La BD refermée, une lourde sensation d’oppression m’a envahit ; à l’image du récit subtilement mais implacablement raconté par les auteurs. Un jeune centralien, Carlos Perez, issu d’une famille prolétaire d’origine espagnole, trouve le poste rêvé d’ingénieur dans une entreprise automobile jamais nommée mais qui ressemble fort à Renault. La pression augmente peu à peu : responsabilités accrues, pressions répétées avec objectifs chiffrés impossibles à réaliser, management brutal et inhumain qui détruit les solidarités d’équipe, vie familiale qui s’amenuise et disparaît au profit de l’employeur, outils informatiques inadaptés et dévoreurs de temps, missions kafkaïennes, soirées passées inutilement au travail et nuits sans sommeil… Descente aux enfers. Suicide ou accident ?
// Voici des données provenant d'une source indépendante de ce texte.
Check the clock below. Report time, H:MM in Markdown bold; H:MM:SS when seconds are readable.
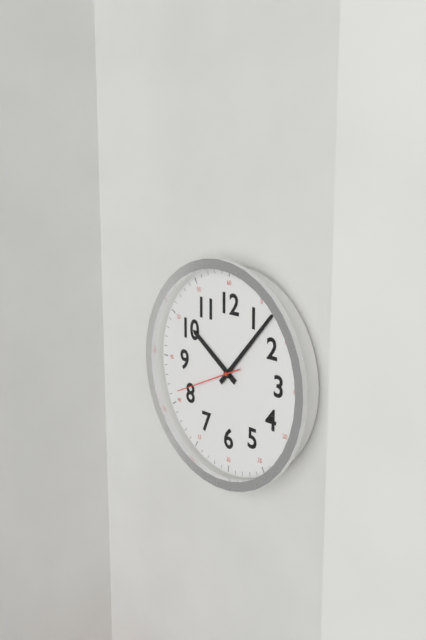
**10:07:41**
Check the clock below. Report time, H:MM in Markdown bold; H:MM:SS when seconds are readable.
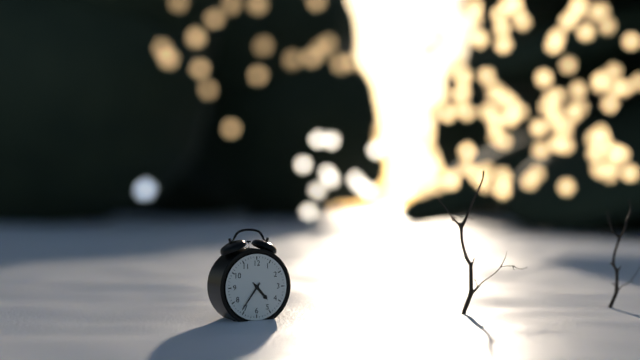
**4:36**
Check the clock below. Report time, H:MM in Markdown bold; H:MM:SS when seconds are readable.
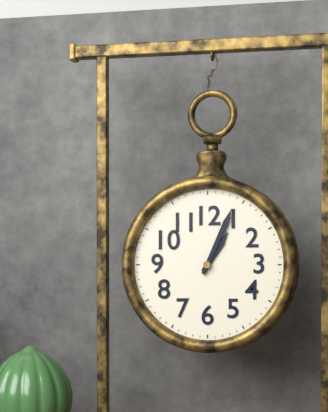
**1:04**
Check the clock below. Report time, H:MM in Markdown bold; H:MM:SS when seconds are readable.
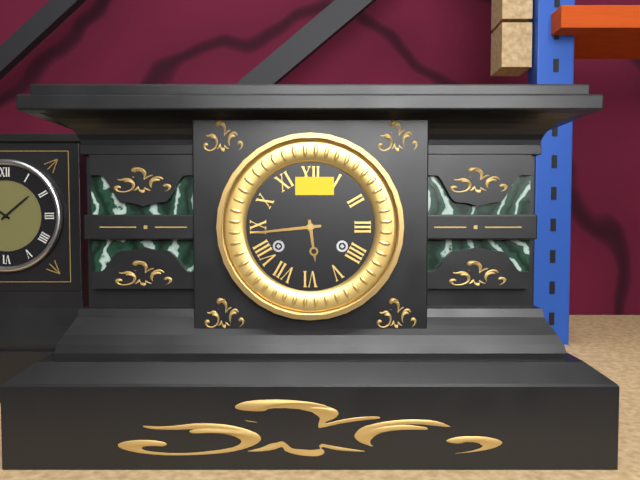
**5:44**
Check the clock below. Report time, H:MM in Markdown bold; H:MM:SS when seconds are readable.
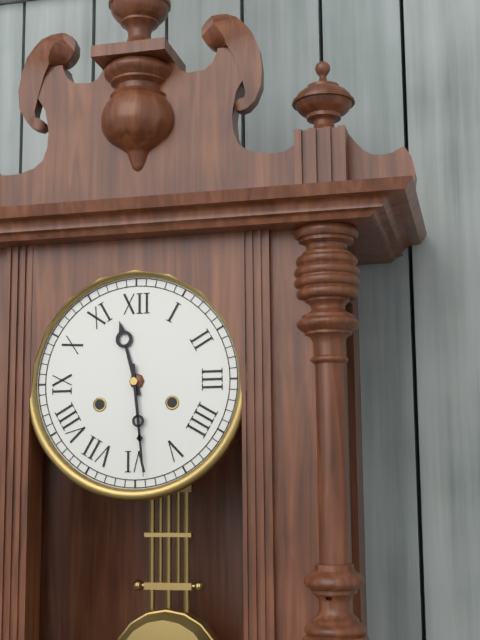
**11:29**
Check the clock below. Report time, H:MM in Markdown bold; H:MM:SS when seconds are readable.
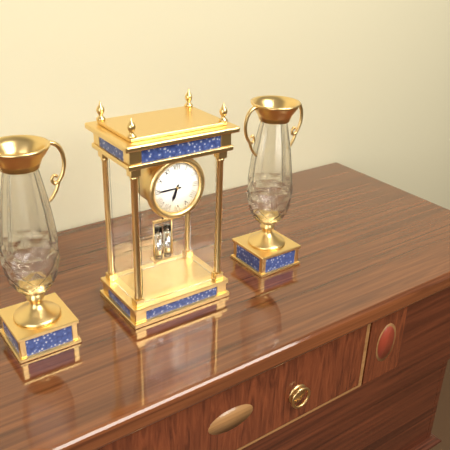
**6:45**
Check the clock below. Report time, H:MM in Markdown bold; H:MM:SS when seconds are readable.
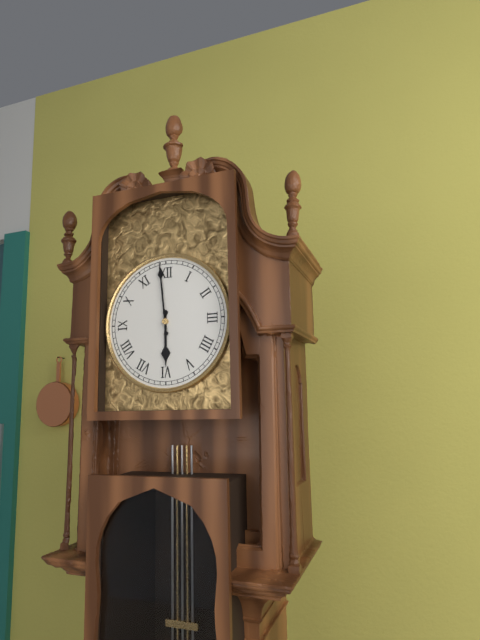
**5:59**
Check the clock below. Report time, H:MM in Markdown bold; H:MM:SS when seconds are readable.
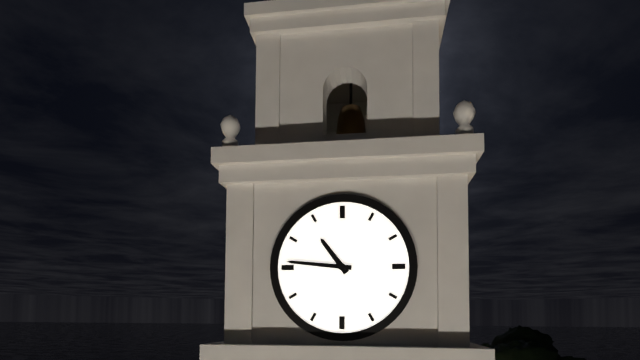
**10:46**
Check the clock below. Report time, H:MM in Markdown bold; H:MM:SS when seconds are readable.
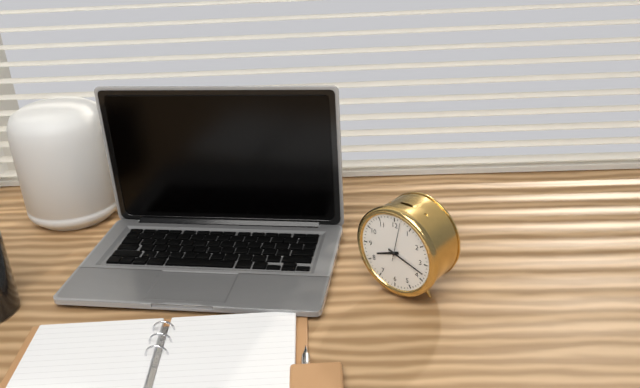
**8:18**
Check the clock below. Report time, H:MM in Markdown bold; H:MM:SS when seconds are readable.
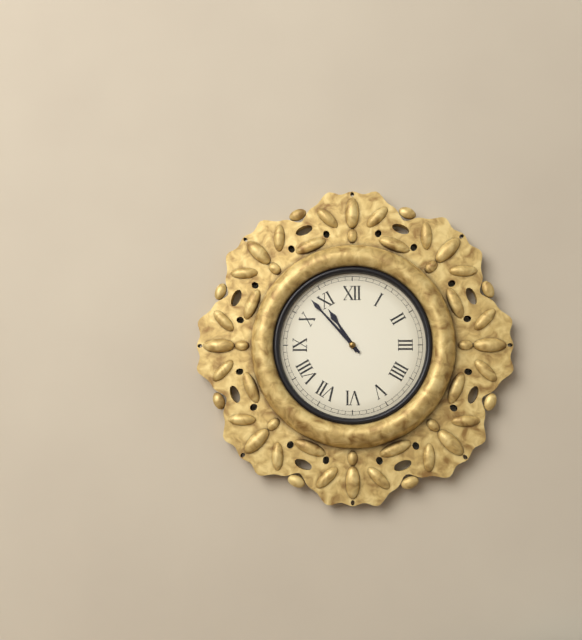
**10:53**
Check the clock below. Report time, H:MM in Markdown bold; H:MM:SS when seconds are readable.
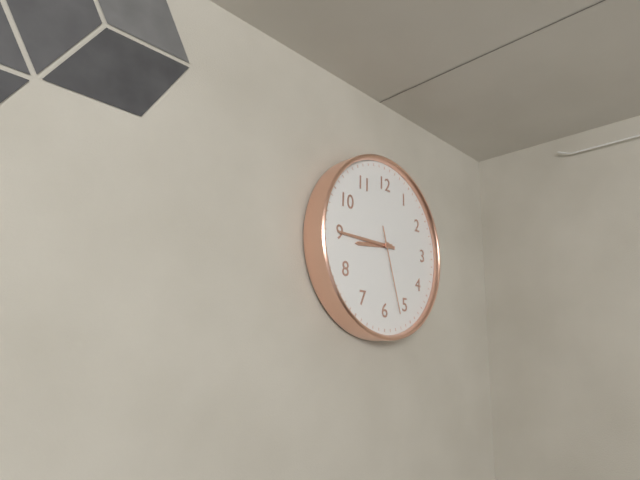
**8:45:27**
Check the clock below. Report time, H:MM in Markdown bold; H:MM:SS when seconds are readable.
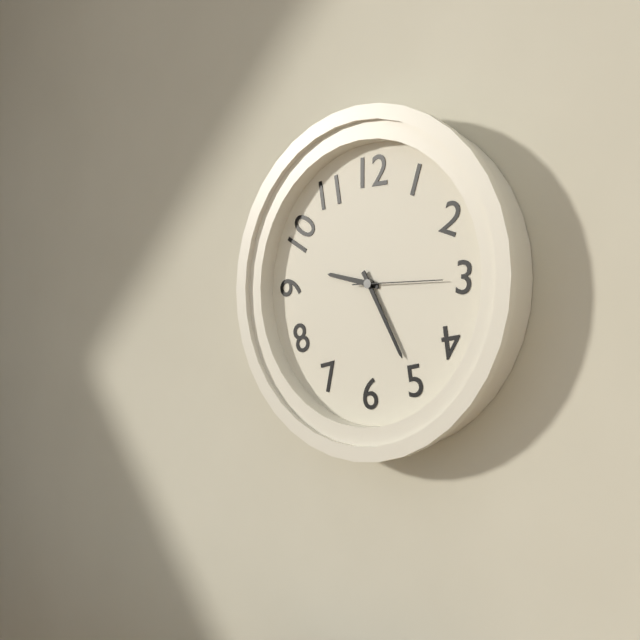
**9:25:15**
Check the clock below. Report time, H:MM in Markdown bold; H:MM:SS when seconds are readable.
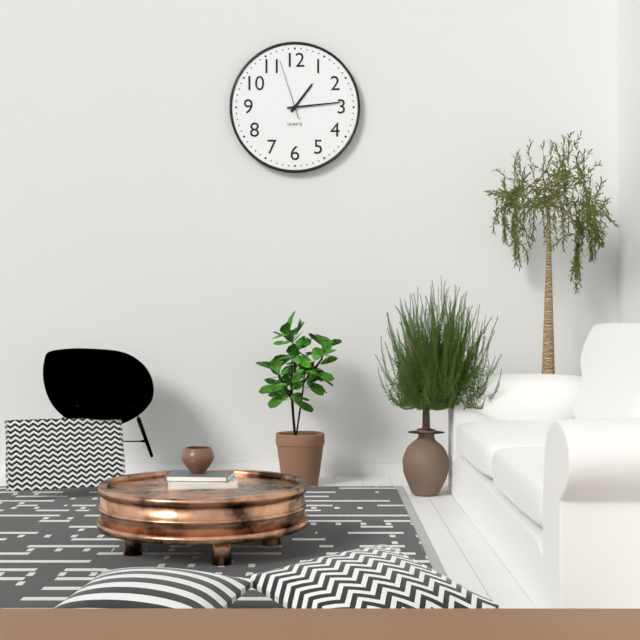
**1:14:57**
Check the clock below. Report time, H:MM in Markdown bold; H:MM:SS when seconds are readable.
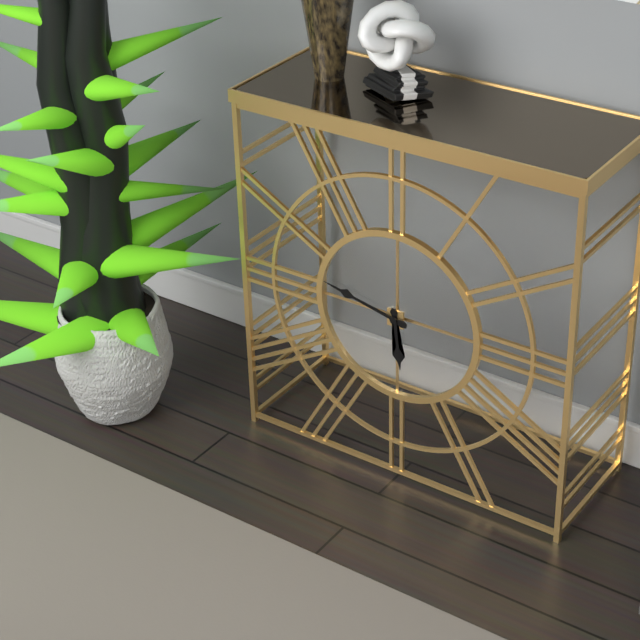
**5:47**
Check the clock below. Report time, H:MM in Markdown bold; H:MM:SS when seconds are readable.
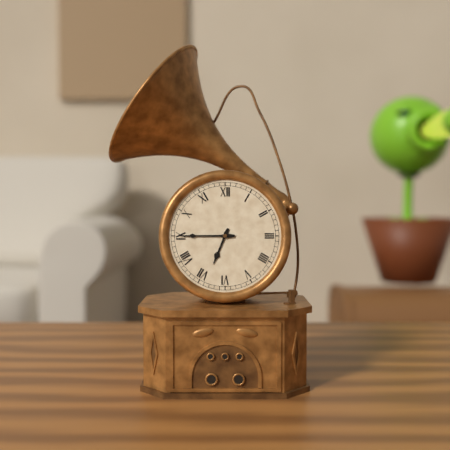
**6:45**
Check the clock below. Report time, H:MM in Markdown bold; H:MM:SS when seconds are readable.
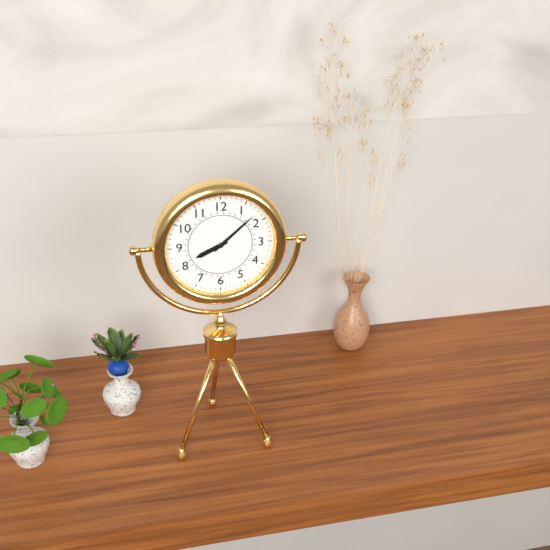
**8:08**
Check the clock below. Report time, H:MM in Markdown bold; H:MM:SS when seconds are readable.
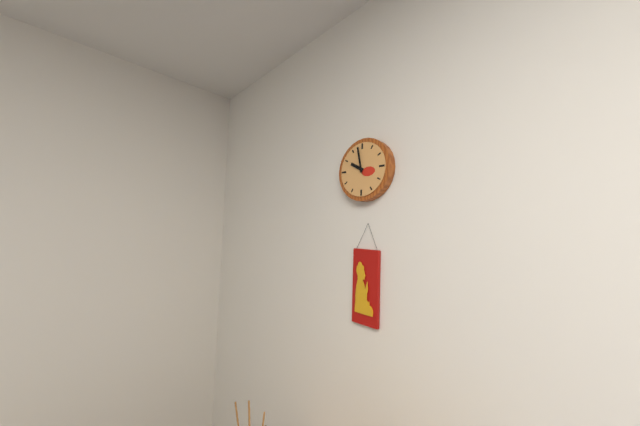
**9:58**
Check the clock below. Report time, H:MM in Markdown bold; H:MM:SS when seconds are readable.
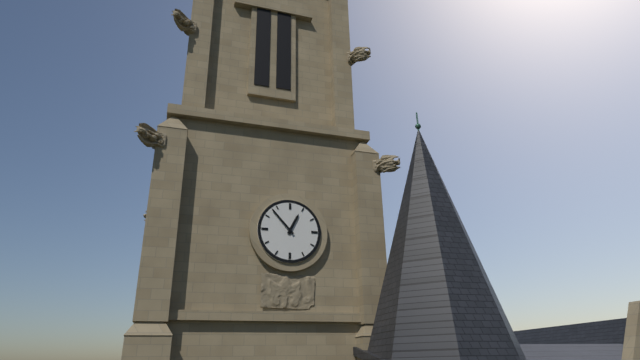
**12:53**
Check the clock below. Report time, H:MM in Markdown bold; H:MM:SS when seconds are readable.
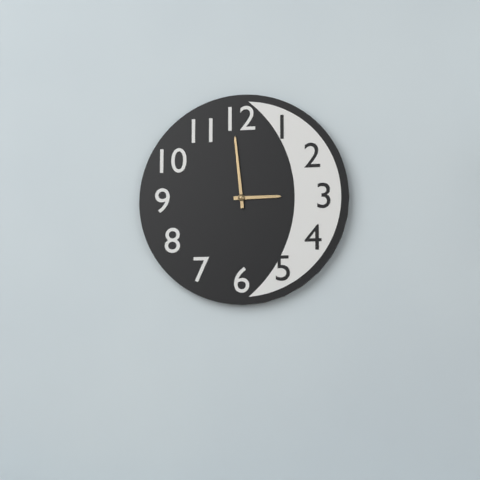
**2:59**
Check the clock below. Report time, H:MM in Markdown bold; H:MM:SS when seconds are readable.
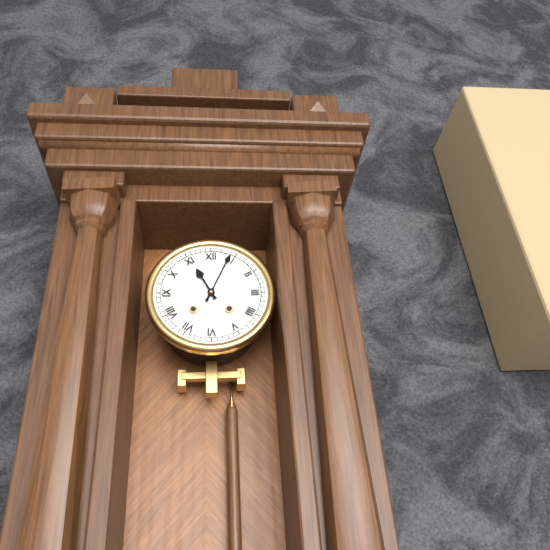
**11:04**
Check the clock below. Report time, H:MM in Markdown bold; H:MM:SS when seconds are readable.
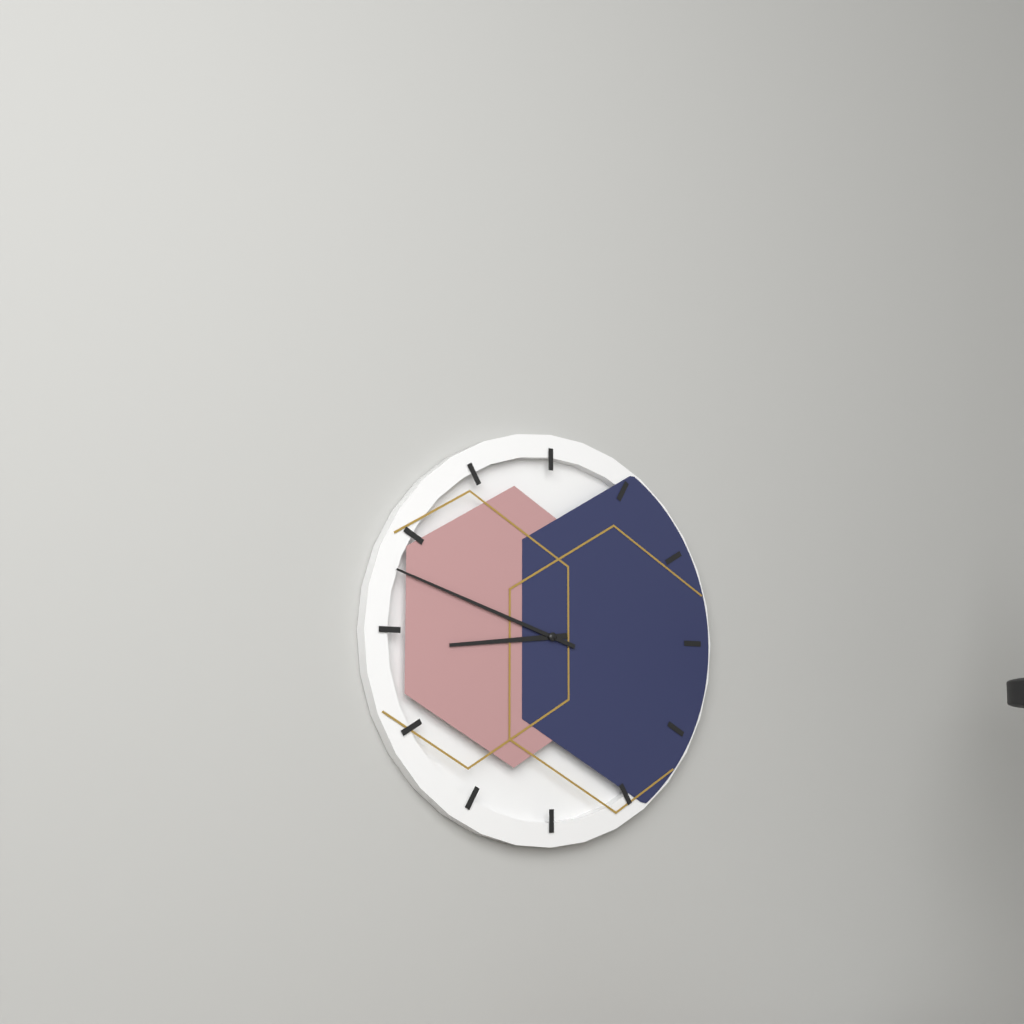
**8:48**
Le scénario, qui s’ouvre et se referme sur un procès qui « établit une faute inexcusable à l’origine de l’accident », ne laisse pas respirer le lecteur. Le dessin avec ses chapitres aux tonalités de plus en plus sombre et son trait schématique et efficace, accentue le sentiment de harcèlement et d’inéluctabilité du récit. A l’heure du procès d’Orange (France Telecom) sur les suicides et la souffrance de nombreux salariés, la lecture de cette bande dessinée légèrement romancée mais basée sur une enquête journalistique, est une nécessité pour ceux et celles qui combattent le (néo) management et les modes d’exploitation pervers des entreprises qui pressurent, au profit des actionnaires, les salariés en général et dans ce récit glaçant, les cadres en particulier.

Récit de Hubert Prolongeau et Arnaud Delalande, dessin de Grégory Madon, Le travail m’a tué, Futuropolis, 2019, 120 p., 19 €.
– Les 20 premières pages ICI.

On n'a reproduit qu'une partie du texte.